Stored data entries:
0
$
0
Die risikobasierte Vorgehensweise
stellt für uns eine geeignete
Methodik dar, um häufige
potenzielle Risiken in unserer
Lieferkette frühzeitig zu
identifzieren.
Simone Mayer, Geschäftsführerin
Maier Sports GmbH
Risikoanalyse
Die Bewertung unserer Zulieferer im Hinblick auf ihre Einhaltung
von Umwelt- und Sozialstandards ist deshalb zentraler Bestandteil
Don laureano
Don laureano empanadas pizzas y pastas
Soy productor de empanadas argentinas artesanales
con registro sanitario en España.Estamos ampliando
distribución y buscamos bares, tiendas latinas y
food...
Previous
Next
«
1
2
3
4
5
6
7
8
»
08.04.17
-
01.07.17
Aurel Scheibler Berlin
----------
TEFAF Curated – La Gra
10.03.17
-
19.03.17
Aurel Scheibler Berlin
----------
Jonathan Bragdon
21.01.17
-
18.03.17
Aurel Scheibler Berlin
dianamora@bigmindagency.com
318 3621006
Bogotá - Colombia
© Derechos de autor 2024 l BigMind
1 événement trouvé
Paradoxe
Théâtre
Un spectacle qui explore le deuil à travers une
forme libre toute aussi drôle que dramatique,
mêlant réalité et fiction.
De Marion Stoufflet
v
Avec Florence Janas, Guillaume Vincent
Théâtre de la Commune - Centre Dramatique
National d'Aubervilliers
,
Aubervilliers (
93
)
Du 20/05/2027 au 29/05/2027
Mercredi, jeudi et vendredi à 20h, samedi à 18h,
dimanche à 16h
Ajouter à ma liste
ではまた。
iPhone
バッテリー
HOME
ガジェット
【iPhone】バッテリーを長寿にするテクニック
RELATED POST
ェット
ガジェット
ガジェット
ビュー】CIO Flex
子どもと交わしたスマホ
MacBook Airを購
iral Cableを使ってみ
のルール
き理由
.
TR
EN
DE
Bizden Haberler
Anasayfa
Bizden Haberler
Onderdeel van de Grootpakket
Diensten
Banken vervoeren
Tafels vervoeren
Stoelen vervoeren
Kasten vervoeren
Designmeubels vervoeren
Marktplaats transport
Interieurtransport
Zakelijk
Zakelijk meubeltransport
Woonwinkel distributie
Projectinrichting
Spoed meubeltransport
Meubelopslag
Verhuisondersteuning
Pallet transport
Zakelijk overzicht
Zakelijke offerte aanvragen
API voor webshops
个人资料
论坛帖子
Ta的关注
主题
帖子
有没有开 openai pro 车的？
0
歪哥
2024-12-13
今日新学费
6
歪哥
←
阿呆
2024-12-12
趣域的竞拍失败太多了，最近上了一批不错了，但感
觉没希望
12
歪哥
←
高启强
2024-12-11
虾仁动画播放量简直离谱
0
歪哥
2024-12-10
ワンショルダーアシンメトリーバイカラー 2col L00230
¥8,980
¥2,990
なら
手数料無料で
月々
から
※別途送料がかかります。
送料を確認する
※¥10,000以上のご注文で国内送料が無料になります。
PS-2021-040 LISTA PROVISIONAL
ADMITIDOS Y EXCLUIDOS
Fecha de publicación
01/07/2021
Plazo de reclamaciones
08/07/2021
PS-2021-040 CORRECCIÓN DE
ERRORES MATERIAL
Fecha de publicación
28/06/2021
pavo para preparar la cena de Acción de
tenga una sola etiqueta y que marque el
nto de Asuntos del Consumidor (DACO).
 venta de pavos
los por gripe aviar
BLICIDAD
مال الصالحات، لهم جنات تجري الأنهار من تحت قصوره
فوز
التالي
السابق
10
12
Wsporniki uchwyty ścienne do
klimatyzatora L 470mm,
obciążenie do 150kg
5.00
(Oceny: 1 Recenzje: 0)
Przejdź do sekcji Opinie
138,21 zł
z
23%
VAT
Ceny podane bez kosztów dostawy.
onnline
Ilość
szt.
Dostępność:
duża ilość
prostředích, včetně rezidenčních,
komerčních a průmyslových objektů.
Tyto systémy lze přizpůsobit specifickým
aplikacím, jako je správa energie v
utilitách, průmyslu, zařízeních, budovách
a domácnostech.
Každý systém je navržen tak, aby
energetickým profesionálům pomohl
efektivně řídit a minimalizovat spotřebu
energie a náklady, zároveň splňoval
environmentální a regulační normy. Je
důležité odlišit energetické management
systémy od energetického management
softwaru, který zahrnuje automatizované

- _Problem description_:
A verbatim copy of every entry is needed.

- _Exercise response_:
0
$
0
Die risikobasierte Vorgehensweise
stellt für uns eine geeignete
Methodik dar, um häufige
potenzielle Risiken in unserer
Lieferkette frühzeitig zu
identifzieren.
Simone Mayer, Geschäftsführerin
Maier Sports GmbH
Risikoanalyse
Die Bewertung unserer Zulieferer im Hinblick auf ihre Einhaltung
von Umwelt- und Sozialstandards ist deshalb zentraler Bestandteil
Don laureano
Don laureano empanadas pizzas y pastas
Soy productor de empanadas argentinas artesanales
con registro sanitario en España.Estamos ampliando
distribución y buscamos bares, tiendas latinas y
food...
Previous
Next
«
1
2
3
4
5
6
7
8
»
08.04.17
-
01.07.17
Aurel Scheibler Berlin
----------
TEFAF Curated – La Gra
10.03.17
-
19.03.17
Aurel Scheibler Berlin
----------
Jonathan Bragdon
21.01.17
-
18.03.17
Aurel Scheibler Berlin
dianamora@bigmindagency.com
318 3621006
Bogotá - Colombia
© Derechos de autor 2024 l BigMind
1 événement trouvé
Paradoxe
Théâtre
Un spectacle qui explore le deuil à travers une
forme libre toute aussi drôle que dramatique,
mêlant réalité et fiction.
De Marion Stoufflet
v
Avec Florence Janas, Guillaume Vincent
Théâtre de la Commune - Centre Dramatique
National d'Aubervilliers
,
Aubervilliers (
93
)
Du 20/05/2027 au 29/05/2027
Mercredi, jeudi et vendredi à 20h, samedi à 18h,
dimanche à 16h
Ajouter à ma liste
ではまた。
iPhone
バッテリー
HOME
ガジェット
【iPhone】バッテリーを長寿にするテクニック
RELATED POST
ェット
ガジェット
ガジェット
ビュー】CIO Flex
子どもと交わしたスマホ
MacBook Airを購
iral Cableを使ってみ
のルール
き理由
.
TR
EN
DE
Bizden Haberler
Anasayfa
Bizden Haberler
Onderdeel van de Grootpakket
Diensten
Banken vervoeren
Tafels vervoeren
Stoelen vervoeren
Kasten vervoeren
Designmeubels vervoeren
Marktplaats transport
Interieurtransport
Zakelijk
Zakelijk meubeltransport
Woonwinkel distributie
Projectinrichting
Spoed meubeltransport
Meubelopslag
Verhuisondersteuning
Pallet transport
Zakelijk overzicht
Zakelijke offerte aanvragen
API voor webshops
个人资料
论坛帖子
Ta的关注
主题
帖子
有没有开 openai pro 车的？
0
歪哥
2024-12-13
今日新学费
6
歪哥
←
阿呆
2024-12-12
趣域的竞拍失败太多了，最近上了一批不错了，但感
觉没希望
12
歪哥
←
高启强
2024-12-11
虾仁动画播放量简直离谱
0
歪哥
2024-12-10
ワンショルダーアシンメトリーバイカラー 2col L00230
¥8,980
¥2,990
なら
手数料無料で
月々
から
※別途送料がかかります。
送料を確認する
※¥10,000以上のご注文で国内送料が無料になります。
PS-2021-040 LISTA PROVISIONAL
ADMITIDOS Y EXCLUIDOS
Fecha de publicación
01/07/2021
Plazo de reclamaciones
08/07/2021
PS-2021-040 CORRECCIÓN DE
ERRORES MATERIAL
Fecha de publicación
28/06/2021
pavo para preparar la cena de Acción de
tenga una sola etiqueta y que marque el
nto de Asuntos del Consumidor (DACO).
 venta de pavos
los por gripe aviar
BLICIDAD
مال الصالحات، لهم جنات تجري الأنهار من تحت قصوره
فوز
التالي
السابق
10
12
Wsporniki uchwyty ścienne do
klimatyzatora L 470mm,
obciążenie do 150kg
5.00
(Oceny: 1 Recenzje: 0)
Przejdź do sekcji Opinie
138,21 zł
z
23%
VAT
Ceny podane bez kosztów dostawy.
onnline
Ilość
szt.
Dostępność:
duża ilość
prostředích, včetně rezidenčních,
komerčních a průmyslových objektů.
Tyto systémy lze přizpůsobit specifickým
aplikacím, jako je správa energie v
utilitách, průmyslu, zařízeních, budovách
a domácnostech.
Každý systém je navržen tak, aby
energetickým profesionálům pomohl
efektivně řídit a minimalizovat spotřebu
energie a náklady, zároveň splňoval
environmentální a regulační normy. Je
důležité odlišit energetické management
systémy od energetického management
softwaru, který zahrnuje automatizované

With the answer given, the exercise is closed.